§ **Source text**
######

It is not clear to the Board on what basis the State characterized
its "lack of due diligence" findings as "tentative." The State devised
the "due diligence" system of formal committee review and made the "lack
of due diligence" findings final (no appeal), not tentative. If, as the
State alleged, the Agency did state that FFP credits to the federal
government were not necessary where the State findings were "tentative,"
the Board must conclude that the Agency was not referring to Oklahoma's
findings or was unaware of the final nature of a "lack of due diligence"
determination. /2/


It is clear from previous Board decisions that a State may be
required to refund the federal share of erroneous payments prior to
recoupment from the ineligible recipients. Massachusetts Department of
Public Welfare, Decision No. 262, February 26, 1982; New York State
Department of Social Services, Decision No. 284, April 29, 1982; Florida
Department of Health and Rehabilitative Services, Decision No. 296, May
13, 1982. The State developed the system, made the findings, and itself
relied on the findings against its own financial interest. The State
now, in effect, presents a new claim for FFP for clearly erroneous
payments arising out of its own "lack of diligence" in enforcing
Medicaid eligibility standards.

The Board concludes that the State has not shown that it was required
to pay FFP under circumstances in which no other State was required to
pay FFP or that the Agency's action was arbitrary, capricious, and
contrary to law.

Are Claims for Expenditures Incurred Prior to the State's Participation
in the Medicaid Program Eligible for FFP Under the Medicaid Program?

The State's claim includes a claim for FFP for expenditures for the
quarters ending September 30, 1964 through December 31, 1966. (Original
Brief of Respondent, Exhibit C) The Agency argued that the State was not
eligible to participate in Medicaid until January 1, 1966 and that
expenditures made prior to the State's eligibility for participation in
Medicaid (11) cannot be paid from Medicaid funds. The Agency cited
Exhibit D of its brief which indicated that the plan was effective
January 1, 1966. The State argued that Medicaid was simply an extension
of the Kerr-Mills Medical Assistance Program and pre-Medicaid matching
funds under that program are available from Title XIX Medicaid funds.

######

§ **Work task**
Continue the Board decision on Oklahoma's Medicaid claim from its last sentence. The data that follows comes from a different source than the Board decision.

§ **Dataset excerpts**
######

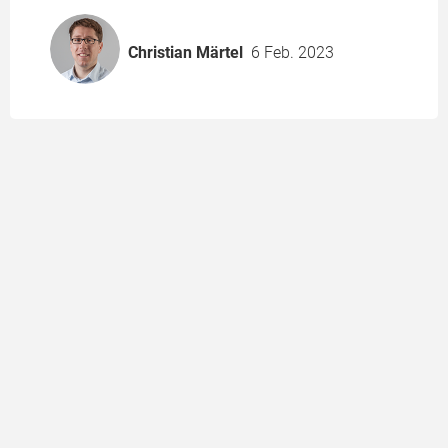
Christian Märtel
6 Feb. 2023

######

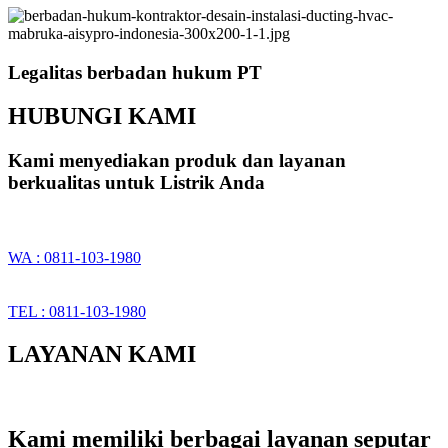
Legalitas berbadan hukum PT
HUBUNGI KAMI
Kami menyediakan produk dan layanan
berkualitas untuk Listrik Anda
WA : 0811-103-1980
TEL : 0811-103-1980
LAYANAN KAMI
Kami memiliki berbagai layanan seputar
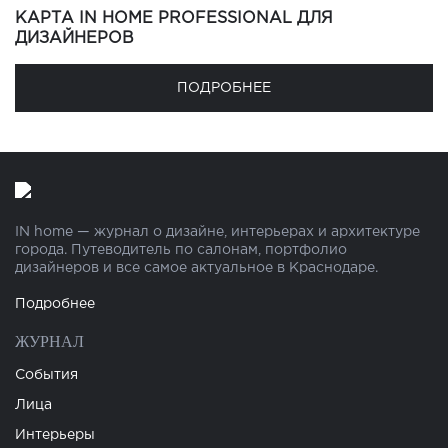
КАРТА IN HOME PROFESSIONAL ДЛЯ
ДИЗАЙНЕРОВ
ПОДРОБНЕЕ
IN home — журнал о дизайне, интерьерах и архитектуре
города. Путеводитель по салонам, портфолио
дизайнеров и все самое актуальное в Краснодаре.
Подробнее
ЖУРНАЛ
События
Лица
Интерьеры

######

§ **Exercise result**
Section 1903(a) of the Act states that:

... the Secretary... shall pay (certain specified amounts) to each
State which has a plan approved under this Title, for each quarter,
beginning with the quarter commencing January 1, 1966....

The Board believes this section can be read in no other way but to
preclude FFP for expenditures incurred prior to January 1, 1966. The
State does not dispute that part of its claim was for expenditures
incurred prior to January 1, 1966. Therefore, the State could not, in
any event, receive FFP for those pre-January 1, 1966 expenditures.

Conclusion

Based on the foregoing, the Board upholds the Agency disallowance in
full. /1/ The $398,875.24 figure represents the amount identified by
the State as overpayments for the period in question ($411,164.16),
reduced by the State's estimate of the amount it had recouped from
ineligible recipients ($12,288.92). The State acknowledged that amounts
recouped were rightfully credited to the Agency. The Agency apparently
accepted the State's estimate and rounded the disallowance to $398,875.
/2/ The State did not argue that the Agency should be estopped to deny
payment here based on this alleged Agency advice, and indeed the State
made only one conclusory and oblique reference to this circumstance. We
likely would not find estoppel in any event, since there would appear to
have been no detrimental reliance on the part of the State; the State
apparently had already paid the money back to the Agency.